ADP101 covers all the major food allergy groups, Schroer notes. Families of kids with multiple food allergies may find the prospect of a single product to desensitize to all foods more attractive than having to dose each food separately. He notes that, if approved, ease of use may make more families who are on the fence about OIT willing to give it a try.
A single product that knocks out multiple foods at once could also encourage more allergists to gear up their practices to offer OIT.
“The key with this product is it covers the broad range of patients with multiple food allergies,” Schroer says. “Not only is that a benefit to the patients who have multiple food allergies, but more patients will have the ability to get treatment.”
Additional data he would like to see: Whether certain combinations of food allergies have higher rates of side effects and desensitization success than others.
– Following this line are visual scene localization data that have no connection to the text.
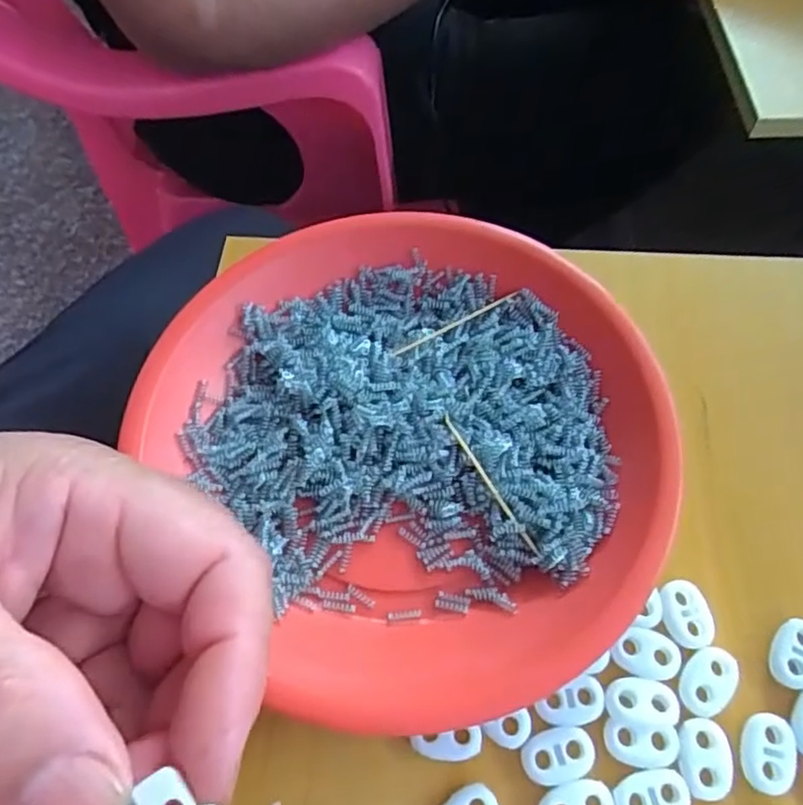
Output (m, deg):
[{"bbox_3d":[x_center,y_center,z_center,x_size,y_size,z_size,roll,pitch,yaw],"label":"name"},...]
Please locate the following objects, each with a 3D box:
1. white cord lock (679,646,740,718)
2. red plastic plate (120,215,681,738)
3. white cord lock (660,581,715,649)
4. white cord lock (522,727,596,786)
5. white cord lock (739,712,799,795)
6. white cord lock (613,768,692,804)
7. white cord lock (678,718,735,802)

Previous OIT studies have shown that foods such as milk and egg have higher rates of reactions, such as stomach pain and nausea during desensitization, as well as lower efficacy rates, than foods such as peanuts and sesame. Alladapt hasn’t yet shared data on how well ADP101 does for specific combinations of allergens.
“Right now we just know broad-based outcomes measures,” Schroer says. But it’s possible that ADP101 may have varying rates of success depending on the allergen.
Next Steps on Multiple Allergens OIT
Alladapt aims to win approval from the Food and Drug Administration, which is necessary for eventual insurance coverage. The company is in discussions with the FDA about a planning for the Phase 3 trial of the Harmony Study. They hope to launch it in mid 2024.
The company is finalizing building a 50,000 square foot manufacturing facility for ADP101 in Philadelphia. “We feel an urgency in this category to bring our drug forward,” Dombkowski says. With the early results, she says, “we learned things to enhance in our Phase 3 that think should take efficacy even higher.”
By raising the threshold of reactivity to all of a child’s allergens using an eventually FDA-approved treatment, Dombkowski says the goal is to make life safer for allergic kids. This will improve quality of life for them and their families.
The kids who completed the Phase 1/2 trial will roll over into an open-label extension trial. Researchers will study whether desensitization continues to improve past 40 weeks. As well, the kids who were in the placebo arm of the trial will be offered the active formula. The team hopes to have results from that in early 2024. They also hope to eventually expand their research to younger and older age groups.
“We want them to be able to take that international trip, or go to the baseball game or go to the sleepover and not have that paralyzing fear that accompanies the lives of so many patients,” Dombkowski says.